Verilen metin —

Bunların içinde en fantastik, renkli din yorumuna sahip ve ABD Emperyalistleriyle en yakın ilişkileri kurmuş olan Nurculuk ve onun Said-i Nursi’den sonraki önderi, şeyhi Fetullah Gülen’e bağlı olan tarikat hepsinin önüne geçti. Zekaca zaten hepsinden öndeydi Fetullah Gülen. Ayrıca da olağanüstü çalışkandı. Muaviye – Yezid’den bu yana sahte dinin yani Kur’an ve Hazreti Muhammed’le hiç ilgisi bulunmayan sahte islamın tüm külliyatını, mevzuatını okumuş, kavramıştı.

Anahtar noktalı sınırlayıcı kutular —

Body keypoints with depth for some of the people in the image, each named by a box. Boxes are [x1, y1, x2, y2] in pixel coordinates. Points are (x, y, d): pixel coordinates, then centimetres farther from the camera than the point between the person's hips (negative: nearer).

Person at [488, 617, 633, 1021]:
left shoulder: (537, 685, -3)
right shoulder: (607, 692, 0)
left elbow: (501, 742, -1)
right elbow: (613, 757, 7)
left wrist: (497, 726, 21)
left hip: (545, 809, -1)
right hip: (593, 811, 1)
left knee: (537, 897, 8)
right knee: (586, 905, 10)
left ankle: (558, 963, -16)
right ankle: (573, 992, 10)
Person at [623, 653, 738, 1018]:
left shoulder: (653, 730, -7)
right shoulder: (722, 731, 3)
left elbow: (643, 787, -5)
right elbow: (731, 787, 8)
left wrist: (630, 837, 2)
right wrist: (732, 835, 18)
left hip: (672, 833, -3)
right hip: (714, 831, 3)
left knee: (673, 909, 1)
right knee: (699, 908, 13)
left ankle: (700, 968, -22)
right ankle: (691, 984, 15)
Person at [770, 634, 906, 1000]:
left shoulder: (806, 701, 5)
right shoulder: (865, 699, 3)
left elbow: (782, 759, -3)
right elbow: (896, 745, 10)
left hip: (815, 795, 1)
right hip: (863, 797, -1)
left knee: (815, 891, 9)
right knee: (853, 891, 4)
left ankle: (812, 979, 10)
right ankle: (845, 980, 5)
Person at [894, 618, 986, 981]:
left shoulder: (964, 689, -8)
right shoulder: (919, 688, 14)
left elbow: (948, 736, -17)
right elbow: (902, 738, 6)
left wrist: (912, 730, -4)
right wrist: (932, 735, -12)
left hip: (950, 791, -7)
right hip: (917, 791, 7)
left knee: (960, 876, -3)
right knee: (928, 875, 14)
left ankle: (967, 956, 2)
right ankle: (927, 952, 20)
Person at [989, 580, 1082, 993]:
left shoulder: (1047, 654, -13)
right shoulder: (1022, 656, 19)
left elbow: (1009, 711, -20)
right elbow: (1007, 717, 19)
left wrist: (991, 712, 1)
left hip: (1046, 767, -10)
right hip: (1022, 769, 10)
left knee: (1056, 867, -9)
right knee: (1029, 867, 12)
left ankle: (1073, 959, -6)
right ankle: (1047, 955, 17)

Göreviniz —
Verilen metne göre Nurculuğun Said-i Nursi'den sonraki önderi kimdir?

Çözümlü alıştırma —
Fetullah Gülen.